Generate Coverage Report

# Build, run tests, and generate coverage report
python test_runner.py --config test_config_sample.json --coverage-report --verbose

# Use existing build and generate coverage
python test_runner.py --config test_config_sample.json --no-build --coverage-report

Use Custom RCCL Library

# Use pre-built RCCL library from custom location
export RCCL_LIB_PATH=/path/to/custom/rccl/build
python test_runner.py --config test_config_sample.json

# Or use RCCL_BUILD_DIR (alternative name)
export RCCL_BUILD_DIR=/path/to/custom/rccl/build
python test_runner.py --config test_config_sample.json

# When set, build step is automatically skipped
# --no-build is not needed

Environment Variables

The test runner supports the following environment variables to customize behavior:

Library and Build Configuration

Variable	Description	Example
`RCCL_LIB_PATH`	Path to pre-built RCCL library directory (contains `librccl.so` and `test/` subdirectory).
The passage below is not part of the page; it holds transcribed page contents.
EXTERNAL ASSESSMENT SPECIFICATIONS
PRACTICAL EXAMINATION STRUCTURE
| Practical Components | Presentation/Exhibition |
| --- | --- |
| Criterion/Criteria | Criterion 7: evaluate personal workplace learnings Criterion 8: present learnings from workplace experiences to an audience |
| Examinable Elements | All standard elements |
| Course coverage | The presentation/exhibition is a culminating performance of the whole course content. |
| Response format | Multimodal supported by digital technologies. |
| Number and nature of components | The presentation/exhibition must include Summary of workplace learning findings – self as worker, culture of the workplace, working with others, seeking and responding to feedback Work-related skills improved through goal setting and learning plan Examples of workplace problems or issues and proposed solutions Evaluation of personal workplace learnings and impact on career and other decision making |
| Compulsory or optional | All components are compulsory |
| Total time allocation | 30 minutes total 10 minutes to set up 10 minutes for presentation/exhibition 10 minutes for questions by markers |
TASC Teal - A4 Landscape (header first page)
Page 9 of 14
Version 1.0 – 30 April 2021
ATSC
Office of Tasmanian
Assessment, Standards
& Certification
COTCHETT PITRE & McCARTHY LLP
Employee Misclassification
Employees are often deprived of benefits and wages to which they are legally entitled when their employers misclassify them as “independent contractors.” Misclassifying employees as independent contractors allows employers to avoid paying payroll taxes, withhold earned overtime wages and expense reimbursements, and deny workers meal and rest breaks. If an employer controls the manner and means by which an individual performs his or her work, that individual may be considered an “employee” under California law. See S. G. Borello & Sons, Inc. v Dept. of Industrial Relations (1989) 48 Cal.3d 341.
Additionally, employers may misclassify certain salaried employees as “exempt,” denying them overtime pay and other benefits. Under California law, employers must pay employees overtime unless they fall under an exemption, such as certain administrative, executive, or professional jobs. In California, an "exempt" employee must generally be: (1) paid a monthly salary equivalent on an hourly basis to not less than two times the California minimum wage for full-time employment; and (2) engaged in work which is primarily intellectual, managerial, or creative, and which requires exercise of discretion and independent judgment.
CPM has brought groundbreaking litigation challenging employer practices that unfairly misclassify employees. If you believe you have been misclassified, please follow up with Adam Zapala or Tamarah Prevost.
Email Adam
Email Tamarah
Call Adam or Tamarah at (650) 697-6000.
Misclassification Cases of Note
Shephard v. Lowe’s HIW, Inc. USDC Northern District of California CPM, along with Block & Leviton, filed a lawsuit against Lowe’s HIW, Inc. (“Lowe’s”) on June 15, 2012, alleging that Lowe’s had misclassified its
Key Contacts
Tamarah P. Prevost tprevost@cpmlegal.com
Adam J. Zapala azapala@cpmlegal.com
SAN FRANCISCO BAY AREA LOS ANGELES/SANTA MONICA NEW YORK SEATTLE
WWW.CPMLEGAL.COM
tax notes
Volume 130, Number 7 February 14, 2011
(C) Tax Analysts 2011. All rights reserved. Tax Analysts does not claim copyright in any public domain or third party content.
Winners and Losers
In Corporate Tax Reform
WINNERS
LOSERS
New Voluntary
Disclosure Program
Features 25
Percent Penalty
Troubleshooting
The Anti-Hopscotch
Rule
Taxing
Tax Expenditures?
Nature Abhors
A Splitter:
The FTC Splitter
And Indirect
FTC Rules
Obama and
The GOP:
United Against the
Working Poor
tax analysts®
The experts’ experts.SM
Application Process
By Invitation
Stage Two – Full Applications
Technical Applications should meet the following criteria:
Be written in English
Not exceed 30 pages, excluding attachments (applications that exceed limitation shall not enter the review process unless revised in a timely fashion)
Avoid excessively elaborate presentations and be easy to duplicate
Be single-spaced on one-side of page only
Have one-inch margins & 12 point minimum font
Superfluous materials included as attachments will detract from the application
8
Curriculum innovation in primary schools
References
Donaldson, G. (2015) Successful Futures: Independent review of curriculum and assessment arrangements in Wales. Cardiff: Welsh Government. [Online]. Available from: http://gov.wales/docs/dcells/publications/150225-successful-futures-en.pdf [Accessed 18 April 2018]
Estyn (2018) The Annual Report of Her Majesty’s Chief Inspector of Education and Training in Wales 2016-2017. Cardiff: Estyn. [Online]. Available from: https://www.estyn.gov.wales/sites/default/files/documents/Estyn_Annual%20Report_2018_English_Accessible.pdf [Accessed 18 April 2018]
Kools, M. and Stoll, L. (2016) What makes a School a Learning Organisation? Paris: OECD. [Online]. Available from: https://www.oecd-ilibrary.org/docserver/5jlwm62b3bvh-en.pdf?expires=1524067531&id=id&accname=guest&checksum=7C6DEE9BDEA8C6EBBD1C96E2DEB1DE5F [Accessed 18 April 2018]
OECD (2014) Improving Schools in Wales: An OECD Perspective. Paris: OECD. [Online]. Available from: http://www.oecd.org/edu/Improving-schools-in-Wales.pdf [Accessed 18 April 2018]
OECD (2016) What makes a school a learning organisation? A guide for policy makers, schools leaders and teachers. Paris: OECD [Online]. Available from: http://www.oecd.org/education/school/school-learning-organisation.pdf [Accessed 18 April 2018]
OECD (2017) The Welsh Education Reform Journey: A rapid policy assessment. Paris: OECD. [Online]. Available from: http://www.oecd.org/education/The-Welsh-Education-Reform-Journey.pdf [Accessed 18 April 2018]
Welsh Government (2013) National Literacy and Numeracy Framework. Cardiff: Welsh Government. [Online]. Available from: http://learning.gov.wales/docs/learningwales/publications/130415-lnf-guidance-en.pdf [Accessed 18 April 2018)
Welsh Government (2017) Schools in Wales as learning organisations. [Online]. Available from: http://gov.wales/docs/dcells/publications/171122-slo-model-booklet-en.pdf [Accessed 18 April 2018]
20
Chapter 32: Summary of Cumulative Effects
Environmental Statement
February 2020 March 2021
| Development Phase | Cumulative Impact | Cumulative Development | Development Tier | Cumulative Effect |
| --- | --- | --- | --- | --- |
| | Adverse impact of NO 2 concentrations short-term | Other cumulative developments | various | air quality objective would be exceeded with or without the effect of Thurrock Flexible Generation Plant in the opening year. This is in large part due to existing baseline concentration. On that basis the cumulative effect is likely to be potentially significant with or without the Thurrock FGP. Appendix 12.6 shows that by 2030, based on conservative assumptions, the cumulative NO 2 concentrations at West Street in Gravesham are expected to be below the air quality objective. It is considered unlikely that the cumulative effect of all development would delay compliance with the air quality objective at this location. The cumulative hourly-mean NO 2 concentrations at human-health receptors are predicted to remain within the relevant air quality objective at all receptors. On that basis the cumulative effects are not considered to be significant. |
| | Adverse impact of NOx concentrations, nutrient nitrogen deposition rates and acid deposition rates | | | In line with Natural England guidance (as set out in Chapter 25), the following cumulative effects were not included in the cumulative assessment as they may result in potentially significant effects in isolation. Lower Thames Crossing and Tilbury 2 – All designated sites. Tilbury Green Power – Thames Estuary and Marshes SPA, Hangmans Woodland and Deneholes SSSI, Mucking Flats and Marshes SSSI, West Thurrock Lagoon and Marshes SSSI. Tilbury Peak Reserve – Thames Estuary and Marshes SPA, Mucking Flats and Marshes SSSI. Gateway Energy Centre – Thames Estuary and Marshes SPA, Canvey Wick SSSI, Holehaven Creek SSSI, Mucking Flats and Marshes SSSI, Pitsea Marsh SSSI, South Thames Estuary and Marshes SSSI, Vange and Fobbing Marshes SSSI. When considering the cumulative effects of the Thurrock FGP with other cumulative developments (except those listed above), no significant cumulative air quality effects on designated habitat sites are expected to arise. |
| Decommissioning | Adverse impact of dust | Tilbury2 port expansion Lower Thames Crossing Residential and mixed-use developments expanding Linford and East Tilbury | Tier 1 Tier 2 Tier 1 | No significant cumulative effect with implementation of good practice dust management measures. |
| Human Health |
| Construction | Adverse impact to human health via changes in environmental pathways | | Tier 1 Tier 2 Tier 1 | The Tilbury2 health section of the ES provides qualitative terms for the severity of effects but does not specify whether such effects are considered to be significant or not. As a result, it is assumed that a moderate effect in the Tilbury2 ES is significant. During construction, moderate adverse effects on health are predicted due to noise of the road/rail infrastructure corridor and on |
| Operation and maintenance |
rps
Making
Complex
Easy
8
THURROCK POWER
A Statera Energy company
When set, the build step is automatically skipped.	`/path/to/rccl/build`
`RCCL_BUILD_DIR`	Alternative name for `RCCL_LIB_PATH`. Either variable can be used.	`/path/to/rccl/build`
`RCCL_TEST_MPI_HOSTFILE`	Path to MPI hostfile for multi-node tests.	`~/.mpi_hostfile`

Configuration Path Variables

These can be overridden via environment variables or specified in the JSON config:

Variable	Description	Default
`WORKDIR`	RCCL source and build directory	Current rccl repository root
`ROCM_PATH`	ROCm installation path	`/opt/rocm`
`MPI_PATH`	MPI installation path	System default or config-specific

Priority Order

When determining which RCCL library to use, the test runner follows this priority:

RCCL_LIB_PATH or RCCL_BUILD_DIR environment variable (highest priority)
- Skips build automatically
- Must contain librccl.so and test/ subdirectory
--no-build flag with local build
- Uses local build_debug_cov_on_tests_on/ directory
- Requires prior build
Default build process (lowest priority)
- Builds RCCL in timestamped directory
- Uses CMake configuration from JSON

Example Usage:

# Priority 1: Use custom library (build skipped automatically)
export RCCL_LIB_PATH=/path/to/prebuilt/rccl/build
python test_runner.py --config my_tests.json

# Priority 2: Use existing local build (no new build)
python test_runner.py --config my_tests.json --no-build

# Priority 3: Fresh build (default)
python test_runner.py --config my_tests.json

Configuration File Format

Basic Structure

{
  "system_configurations": {
    "name": "system-name",
    "description": "System description"
  },
  "paths": {
    "workdir": "/path/to/rccl",
    "rocm_path": "/opt/rocm",
    "mpi_path": "/path/to/mpi"
  },
  "env_variables": {
    "GLOBAL_VAR": "value"
  },
  "test_configurations": {
    "config_name": {
      "env_variables": {...},
      "tests": [...]
    }
  },
  "test_suites": [
    {
      "name": "Test Suite Name",
      "config": "config_name",
      "enabled": true
    }
  ]
}

Environment Variable Expansion in Paths

The paths section supports environment variable expansion, allowing you to avoid hardcoding paths and make configurations portable across different systems.

Supported Syntax

{
  "paths": {
    "workdir": "${HOME}/code/rccl",
    "rocm_path": "$ROCM_PATH",
    "mpi_path": "${MPI_PATH:-/opt/mpi}"
  }
}

Syntax Options:

${VAR} - Expands to the value of VAR, left as-is if undefined
$VAR - Expands to the value of VAR, left as-is if undefined
${VAR:-default} - Expands to the value of VAR, or default if undefined (bash-style default)

Examples

{
  "paths": {
    "workdir": "${WORKDIR:-${HOME}/code/rti/scripts/rccl}",
    "rocm_path": "${ROCM_PATH:-/opt/rocm}",
    "mpi_path": "${MPI_PATH:-${HOME}/softwares/ompi}"
  }
}

Usage:

# Use environment variables
export WORKDIR=/custom/path/to/rccl
export ROCM_PATH=/opt/rocm-6.0
export MPI_PATH=/usr/local/mpi

python test_runner.py --config test_config_sample.json

# Or use defaults (no environment variables set)
python test_runner.py --config test_config_sample.json

Benefits:

Portability: Share configurations across different systems
Flexibility: Override paths without modifying config files
CI/CD: Easy integration with build systems and pipelines
Multi-user: Same config works for different user environments

Test Types Supported

The test runner uses the is_gtest boolean flag to distinguish between test types:

is_gtest: true (default) - GTest-based unit tests using --gtest_filter syntax
is_gtest: false - Non-GTest tests (performance benchmarks, custom scripts, etc.)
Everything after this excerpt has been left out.